WORK INSTRUCTION:
With the pictures left out, output the records below exactly.

(Beginning of DATA FOR PROCESSING)

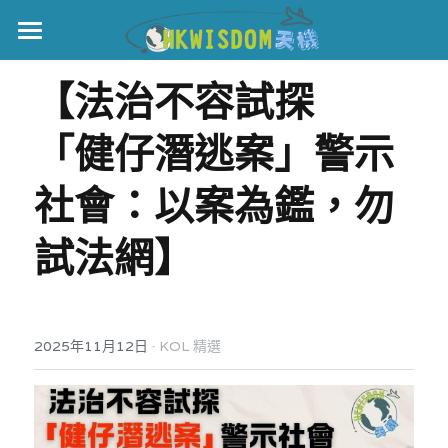
主頁
【法治不容試探　
世界盃
「健仔潛逃案」警示
伊美戰爭
社會：以案為鑑，勿
黎智英案
試法網】
宏福火災
正本清源•黎智英案
美西媒體謊言實錄
港聞
宏福‧革新
·
2025年11月12日
宏福苑聽證會
KOL 精選
中國
宏福火災正視聽
國際
記錄．宏福苑火災
娛樂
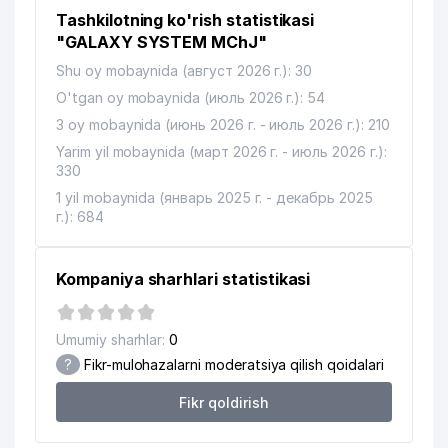
Tashkilotning ko'rish statistikasi
"GALAXY SYSTEM MChJ"
Shu oy mobaynida (август 2026 г.): 30
O'tgan oy mobaynida (июль 2026 г.): 54
3 oy mobaynida (июнь 2026 г. - июль 2026 г.): 210
Yarim yil mobaynida (март 2026 г. - июль 2026 г.):
330
1 yil mobaynida (январь 2025 г. - декабрь 2025
г.): 684
Kompaniya sharhlari statistikasi
Umumiy sharhlar:
0
?
Fikr-mulohazalarni moderatsiya qilish qoidalari
Fikr qoldirish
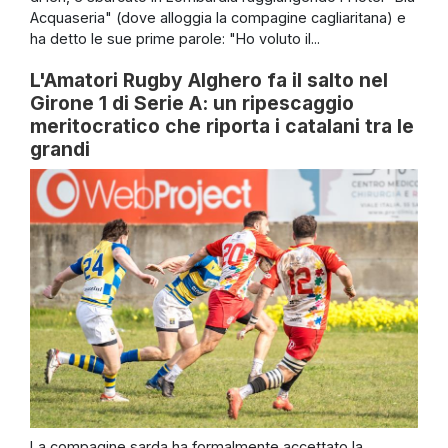
Acquaseria" (dove alloggia la compagine cagliaritana) e
ha detto le sue prime parole: "Ho voluto il...
L'Amatori Rugby Alghero fa il salto nel
Girone 1 di Serie A: un ripescaggio
meritocratico che riporta i catalani tra le
grandi
La compagine sarda ha formalmente accettato la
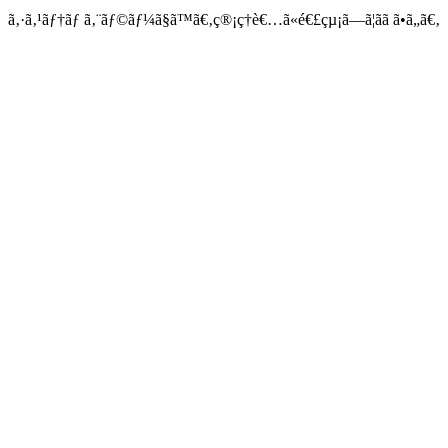
ã‚·ã‚¹ãƒ†ãƒ ã‚¨ãƒ©ãƒ¼ã§ã™ã€‚ç®¡ç†è€…ã«é€£çµ¡ã—ã¦ãã ã•ã„ã€‚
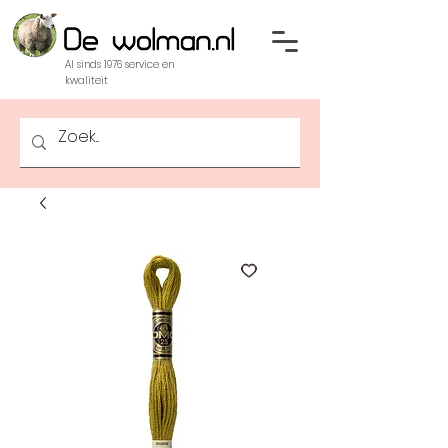
Al sinds 1976 service en
kwaliteit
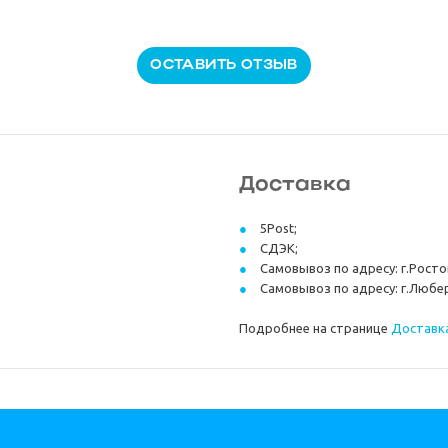
ОСТАВИТЬ ОТЗЫВ
Доставка
5Post;
СДЭК;
Самовывоз по адресу: г.Ростов
Самовывоз по адресу: г.Любер
Подробнее на странице
Доставка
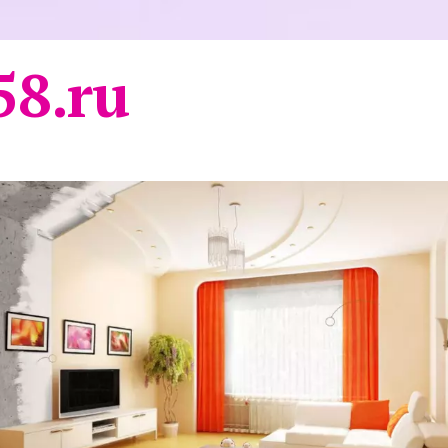
58.ru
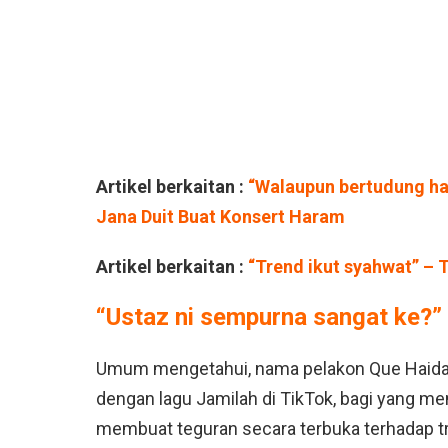
Artikel berkaitan :
“Walaupun bertudung ha
Jana Duit Buat Konsert Haram
Artikel berkaitan :
“Trend ikut syahwat” – 
“Ustaz ni sempurna sangat ke?”
Umum mengetahui, nama pelakon Que Haidar
dengan lagu Jamilah di TikTok, bagi yang me
membuat teguran secara terbuka terhadap tr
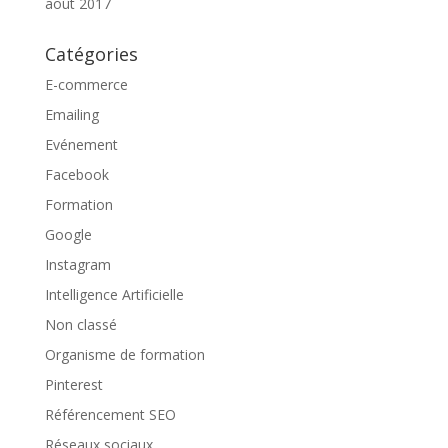
août 2017
Catégories
E-commerce
Emailing
Evénement
Facebook
Formation
Google
Instagram
Intelligence Artificielle
Non classé
Organisme de formation
Pinterest
Référencement SEO
Réseaux sociaux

(End of DATA FOR PROCESSING)

COMPLETED TASK:
主頁
【法治不容試探　
世界盃
「健仔潛逃案」警示
伊美戰爭
社會：以案為鑑，勿
黎智英案
試法網】
宏福火災
正本清源•黎智英案
美西媒體謊言實錄
港聞
宏福‧革新
·
2025年11月12日
宏福苑聽證會
KOL 精選
中國
宏福火災正視聽
國際
記錄．宏福苑火災
娛樂
Tashkilotning ko'rish statistikasi
"GALAXY SYSTEM MChJ"
Shu oy mobaynida (август 2026 г.): 30
O'tgan oy mobaynida (июль 2026 г.): 54
3 oy mobaynida (июнь 2026 г. - июль 2026 г.): 210
Yarim yil mobaynida (март 2026 г. - июль 2026 г.):
330
1 yil mobaynida (январь 2025 г. - декабрь 2025
г.): 684
Kompaniya sharhlari statistikasi
Umumiy sharhlar:
0
?
Fikr-mulohazalarni moderatsiya qilish qoidalari
Fikr qoldirish
Acquaseria" (dove alloggia la compagine cagliaritana) e
ha detto le sue prime parole: "Ho voluto il...
L'Amatori Rugby Alghero fa il salto nel
Girone 1 di Serie A: un ripescaggio
meritocratico che riporta i catalani tra le
grandi
La compagine sarda ha formalmente accettato la
ã‚·ã‚¹ãƒ†ãƒ ã‚¨ãƒ©ãƒ¼ã§ã™ã€‚ç®¡ç†è€…ã«é€£çµ¡ã—ã¦ãã ã•ã„ã€‚
Al sinds 1976 service en
kwaliteit
ОСТАВИТЬ ОТЗЫВ
Доставка
5Post;
СДЭК;
Самовывоз по адресу: г.Ростов
Самовывоз по адресу: г.Любер
Подробнее на странице
Доставка
58.ru
Artikel berkaitan :
“Walaupun bertudung ha
Jana Duit Buat Konsert Haram
Artikel berkaitan :
“Trend ikut syahwat” – 
“Ustaz ni sempurna sangat ke?”
Umum mengetahui, nama pelakon Que Haidar
dengan lagu Jamilah di TikTok, bagi yang me
membuat teguran secara terbuka terhadap tr
août 2017
Catégories
E-commerce
Emailing
Evénement
Facebook
Formation
Google
Instagram
Intelligence Artificielle
Non classé
Organisme de formation
Pinterest
Référencement SEO
Réseaux sociaux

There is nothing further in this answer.